We tackled several areas and poor Fred was a bit overbooked since a lot came down to gui and back.

  • SimpleWebKit made great strides. Existing bugs with redirect were squashed by Nikolaus, which allows now to visit sites like google or yahoo. Nikolaus worked on Form support too, which got to a reasonable state on Cocoa (sending the data is still buggy) but it still doesn't work on GNUstep
  • both SWKBrowser and Vespucci saw work on Bookmarks support
  • both SWKBrowser and Vespucci got document editor/viewer type problems fixed on GNUstep and can now correctly do new document and open files from disk
  • art backend can now display 16bit images (both on little and big endian machines)
  • sparse bugs were fixed which impeded Windows compilation
  • several bugs were discovered or analyzed (windows problems with display and keycodes, missing features which cause Bean not to save files correctly, focus problems with gnome

A lot of information was exchanged, ideas discussed... I think everything was quite interesting and if an actual implementation follows it will be great.

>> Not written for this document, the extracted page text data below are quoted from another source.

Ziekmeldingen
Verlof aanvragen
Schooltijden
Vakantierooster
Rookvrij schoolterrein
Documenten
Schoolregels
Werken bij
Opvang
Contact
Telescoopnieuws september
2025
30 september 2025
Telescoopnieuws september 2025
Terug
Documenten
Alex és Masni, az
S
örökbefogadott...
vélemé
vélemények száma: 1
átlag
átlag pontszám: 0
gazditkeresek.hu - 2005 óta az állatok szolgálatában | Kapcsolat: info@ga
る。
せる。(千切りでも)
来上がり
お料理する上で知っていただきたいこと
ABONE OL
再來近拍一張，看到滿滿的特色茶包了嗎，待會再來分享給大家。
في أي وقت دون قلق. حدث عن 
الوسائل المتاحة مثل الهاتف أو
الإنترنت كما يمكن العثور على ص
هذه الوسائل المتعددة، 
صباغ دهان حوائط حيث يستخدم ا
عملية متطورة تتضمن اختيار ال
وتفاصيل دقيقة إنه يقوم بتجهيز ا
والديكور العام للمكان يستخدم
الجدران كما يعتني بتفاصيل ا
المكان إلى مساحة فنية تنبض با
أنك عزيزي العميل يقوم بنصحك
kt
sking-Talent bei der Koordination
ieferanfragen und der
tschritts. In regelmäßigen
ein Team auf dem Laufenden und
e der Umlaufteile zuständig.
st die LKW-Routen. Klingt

We demoed some cool stuff to each other too:

  • Nikolaus showed us the evolution on his Macintosh software for the bluetooth Paperium pen+block system
  • we played on the Letux 400 system, an extremely small MIPS based netbook
  • I demoed DataBasin

All in all, everything was packed and productive. Nice trips to Italian restaurants were in, but unfortunately due to the tight schedule and the cold weather, no sightseeing was possible.

Monday, January 07, 2008

Browser and WebKit progress


Thanks to the continuous dedication of Nikolaus who worked and works on SimpleWebKit, a new, pure Objective-C WWW implementation compatible with Apple's WebKit implementation. It shows once again the real power of Objective-C and the Foundation and AppKit frameworks (and also shows what kind of unnecessary kludge Apple did).

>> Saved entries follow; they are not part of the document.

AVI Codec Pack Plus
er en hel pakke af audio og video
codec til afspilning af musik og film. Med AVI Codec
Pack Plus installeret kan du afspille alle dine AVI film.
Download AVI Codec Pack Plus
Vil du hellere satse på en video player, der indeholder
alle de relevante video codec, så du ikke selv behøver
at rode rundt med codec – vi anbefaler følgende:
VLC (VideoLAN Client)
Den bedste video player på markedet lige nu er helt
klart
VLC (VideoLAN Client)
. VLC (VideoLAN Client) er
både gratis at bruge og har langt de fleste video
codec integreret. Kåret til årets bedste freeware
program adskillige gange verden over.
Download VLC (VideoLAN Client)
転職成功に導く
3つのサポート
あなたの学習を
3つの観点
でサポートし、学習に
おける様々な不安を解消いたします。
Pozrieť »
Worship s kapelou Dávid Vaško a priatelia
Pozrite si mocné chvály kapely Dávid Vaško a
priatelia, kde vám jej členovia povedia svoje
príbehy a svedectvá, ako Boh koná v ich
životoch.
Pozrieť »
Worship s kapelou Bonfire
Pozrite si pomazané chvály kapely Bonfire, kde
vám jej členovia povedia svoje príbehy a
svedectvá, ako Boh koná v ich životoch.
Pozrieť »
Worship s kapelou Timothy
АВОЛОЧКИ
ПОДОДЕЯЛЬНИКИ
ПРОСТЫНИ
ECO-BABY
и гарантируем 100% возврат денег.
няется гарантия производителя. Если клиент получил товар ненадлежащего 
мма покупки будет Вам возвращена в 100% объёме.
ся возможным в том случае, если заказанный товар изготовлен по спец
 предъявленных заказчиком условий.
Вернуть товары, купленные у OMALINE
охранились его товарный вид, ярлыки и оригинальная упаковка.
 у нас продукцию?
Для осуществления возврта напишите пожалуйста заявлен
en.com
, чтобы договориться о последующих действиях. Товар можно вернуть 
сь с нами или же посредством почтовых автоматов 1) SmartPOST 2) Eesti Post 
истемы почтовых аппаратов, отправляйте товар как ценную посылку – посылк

Thanks to the efforts of Fred, Nikolaus himself, Gregory and me, SimpleWebKit and GNUstep AppKit evolved enough so that SWK can now display pages pretty decently, close to what the first screenshots from a mac showed.

Images, links, font size, rudimentary Header and list support is there. Horizontal rules. Bakcground and Font colors.

Also the DOM tree is pretty complete, so parsing is even more advanced than the display itself.

Thanks to the power of OpenStep Vespuccci already supports easily multi-window browsing. And scrolling inside the pages thanks to the scrolling of text views which Fred fixed.

The way to something usable is still long. No history, no tables, many small quirks even in basic 1.0 HTML when doing formatting.

But what counts is I think that an extremely big step was done. I was amazed when I saw everything working so smooth.